_TASK BRIEF_.
Output the data in full. Keep every word exact and exclude the pictures.
____
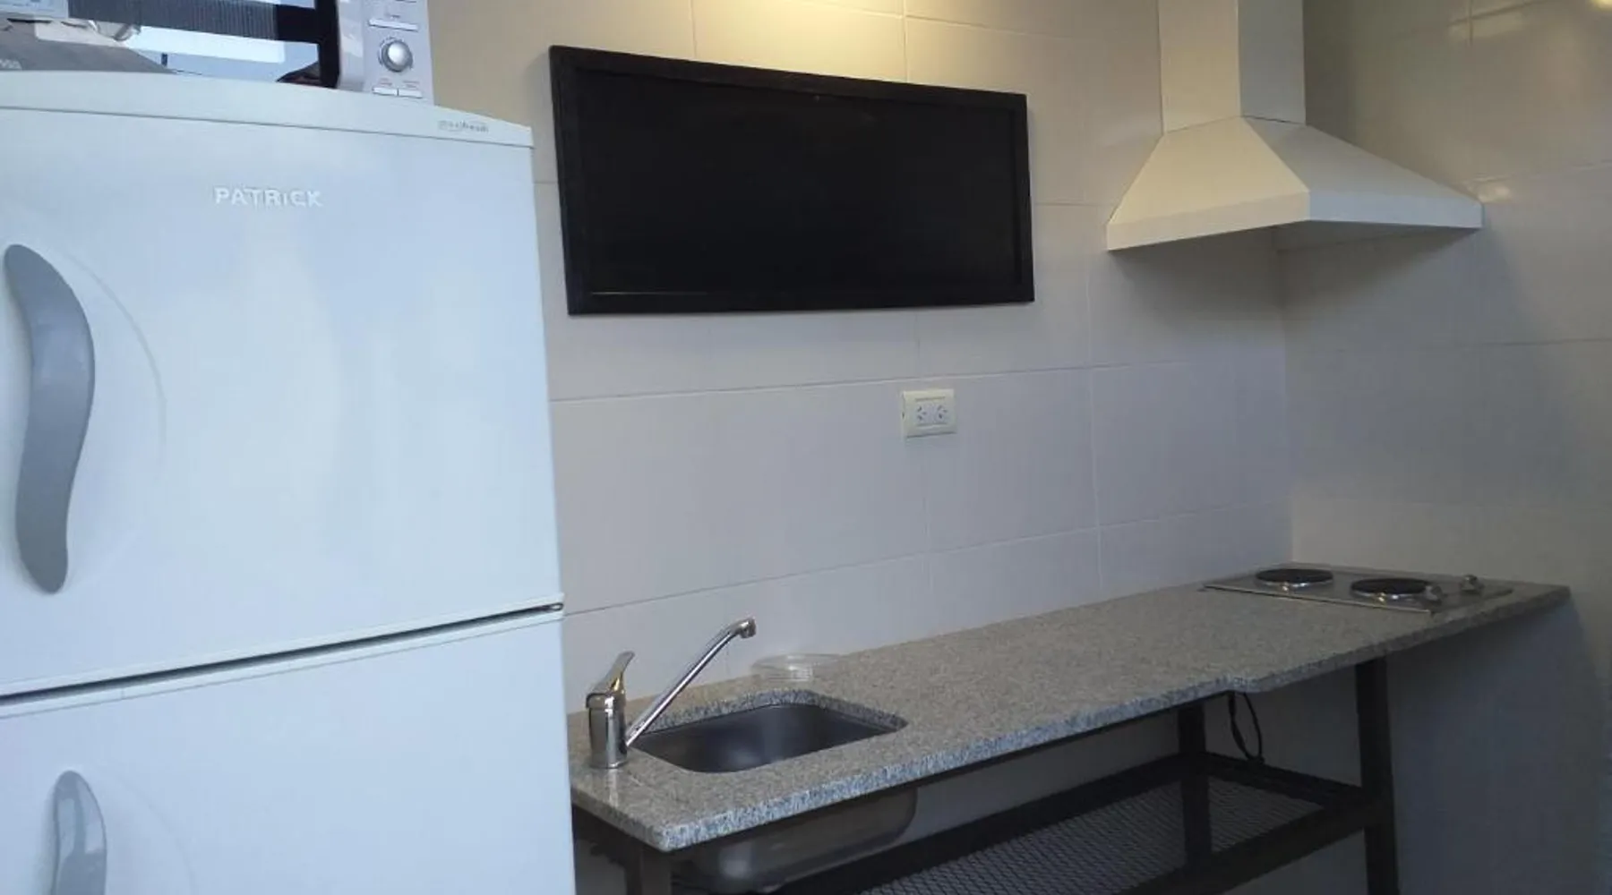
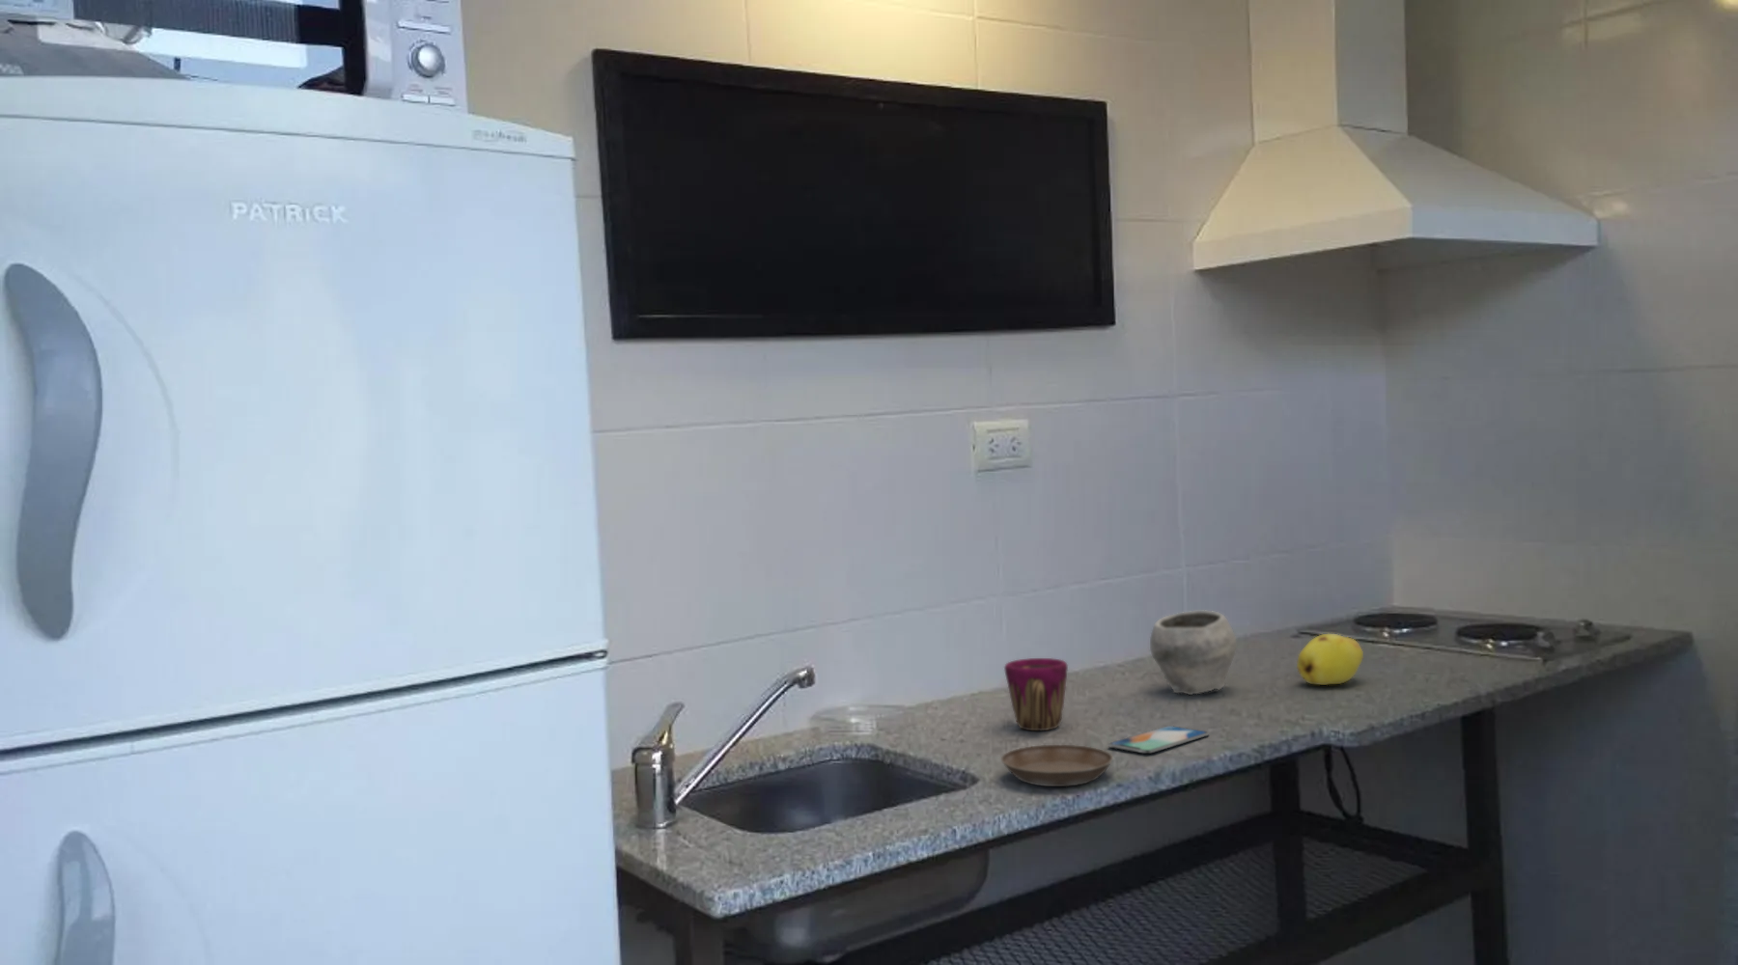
+ bowl [1150,608,1236,695]
+ cup [1003,657,1069,731]
+ smartphone [1108,725,1210,755]
+ saucer [1000,744,1114,788]
+ fruit [1296,633,1365,686]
____
_RESPONSE_.
+ bowl [1150,608,1236,695]
+ cup [1003,657,1069,731]
+ smartphone [1108,725,1210,755]
+ saucer [1000,744,1114,788]
+ fruit [1296,633,1365,686]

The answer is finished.